A Brouhaha over German Bond Ratings

Incensed executives ask for a European agency

It was more than the Germans could bear. On Feb. 21, Standard & Poor's analysts cut the rating of ThyssenKrupp, the German steel- and capital-goods manufacturer by two notches, to junk bond status. Thyssen executives first angrily denounced the downgrade to BB+ as "incomprehensible." Then they called in backup.

The result: The politicians have joined the chorus of criticism. Some pols even want a new "European" ratings agency. "The [agencies'] growing power in this country is a real problem," says Joachim Poss, a financial affairs spokesman for Chancellor Gerhard Schröder's Social Democrats.

ThyssenKrupp and other companies are relying more and more on the bond markets to raise capital these days, and a poor rating costs them money in the form of higher coupon rates. Under new international banking regulations, known as Basel II, which will take effect in 2005, a poor rating could also result in higher rates on bank loans. The Germans accuse Standard & Poor's, which like BusinessWeek is a division of the McGraw-Hill Companies, and its New York crosstown rival, Moody's Investors Service, of failing to understand European business culture. They also hint that the downgrade might be linked to the political spat between Berlin and Washington over Iraq.

Dietrich Jahn, a senior official at the Finance Ministry, suggests that Europe needs its own ratings agency. Other SDP stalwarts support that idea. "If the agencies don't understand the way we do things here, our companies will lose out," says Poss. "Their competitiveness will be undermined." Even before the current storm, Finance Minister Hans Eichel was planning to introduce legislation next year to "ensure the reliability of ratings." His staff says that could include a code of conduct for agencies operating in Germany.

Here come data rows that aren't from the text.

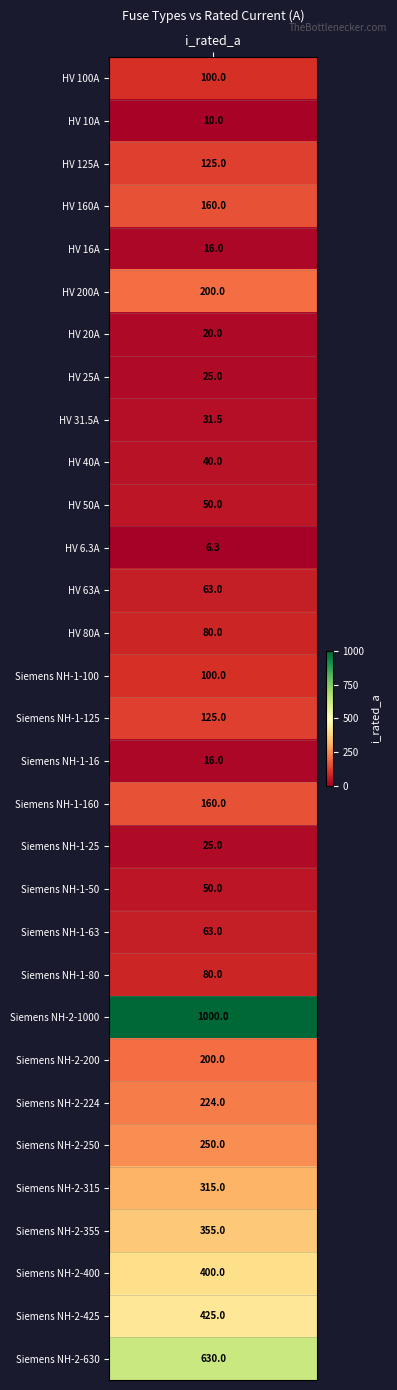

Approximately how many times larger is the value at Siemens NH-2-224 compared to Siemens NH-1-100?

2.2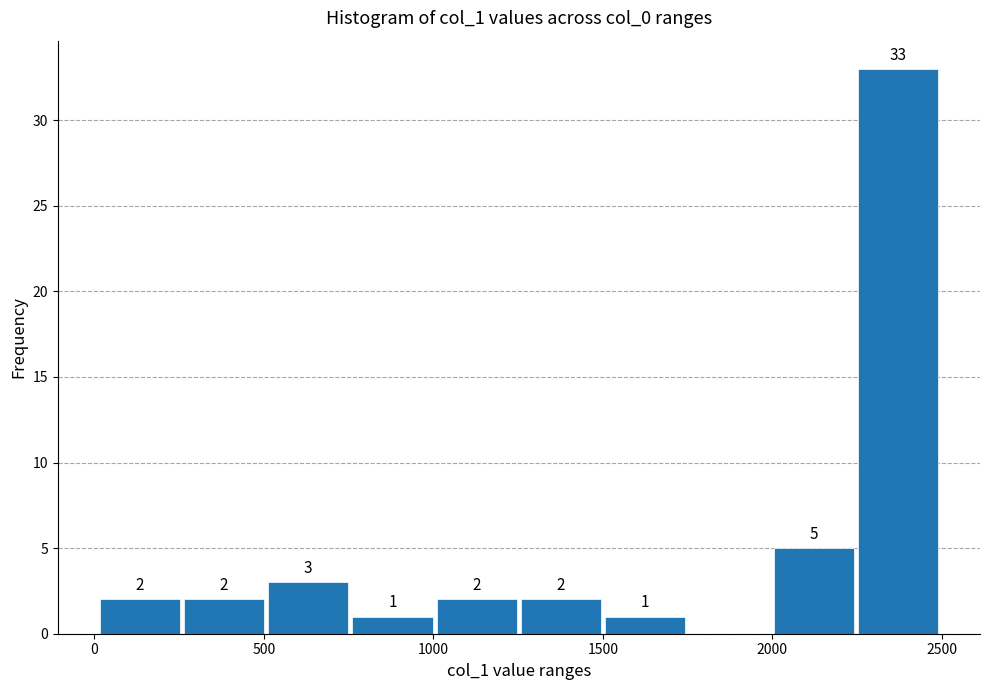

Over which range of the x-axis is the bar tallest?

2250 to 2500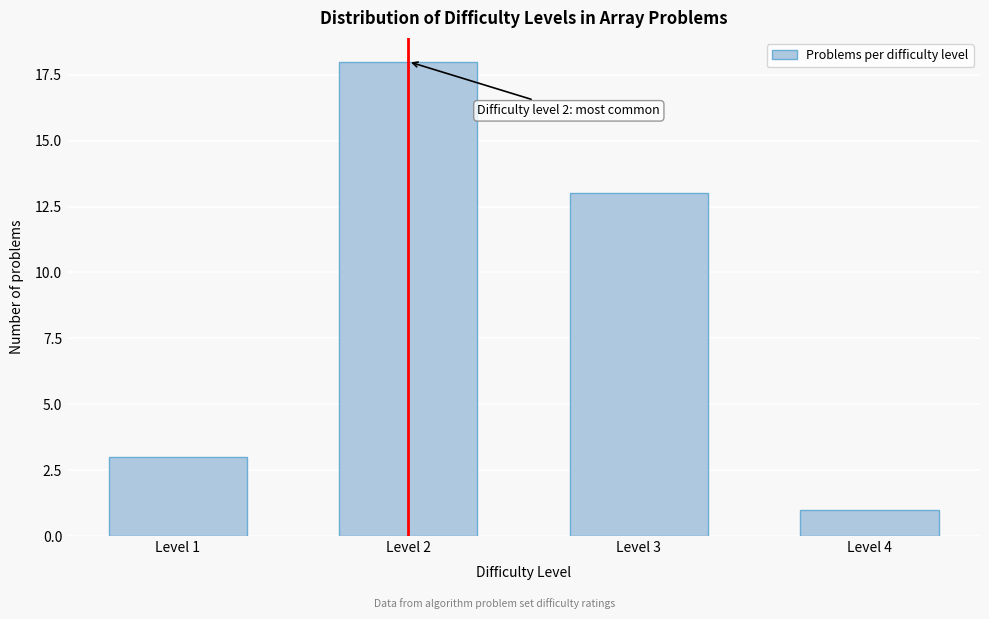

Reading right to left, what are all the values shown in this chart?

Level 4=1	Level 3=13	Level 2=18	Level 1=3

And what is it that the ratings agencies don't understand? In the case of Thyssen, the downgrade was triggered by the company's large and growing pension liability. Thyssen executives insist that it is normal for part of the pension liability to be funded out of cash flow, and its failure to set aside enough funds to meet obligations into the future is meaningless. CEO Ekkehard D. Schulz says the company was downgraded even though there had been no deterioration in its situation. "In fact, the opposite is the case," he says. "The facts concerning ThyssenKrupp have not changed."

Torsten Hinrichs, the head of S&P in Germany, notes that decisions about ratings changes are made by five-member panels, and that most of the agency's staff in Europe are Europeans. Moreover, he adds, "we use the same criteria for all our ratings so that they are comparable everywhere." Also, "it is unthinkable that our ratings are influenced by politics." Institutional investors don't see a need for a Europe-only agency.

The damage control squad is already at work. An official from Schröder's office says no specific legislation is planned that would change the dynamics of the ratings industry. Maybe the controversy will die down. Still, a nerve has been touched.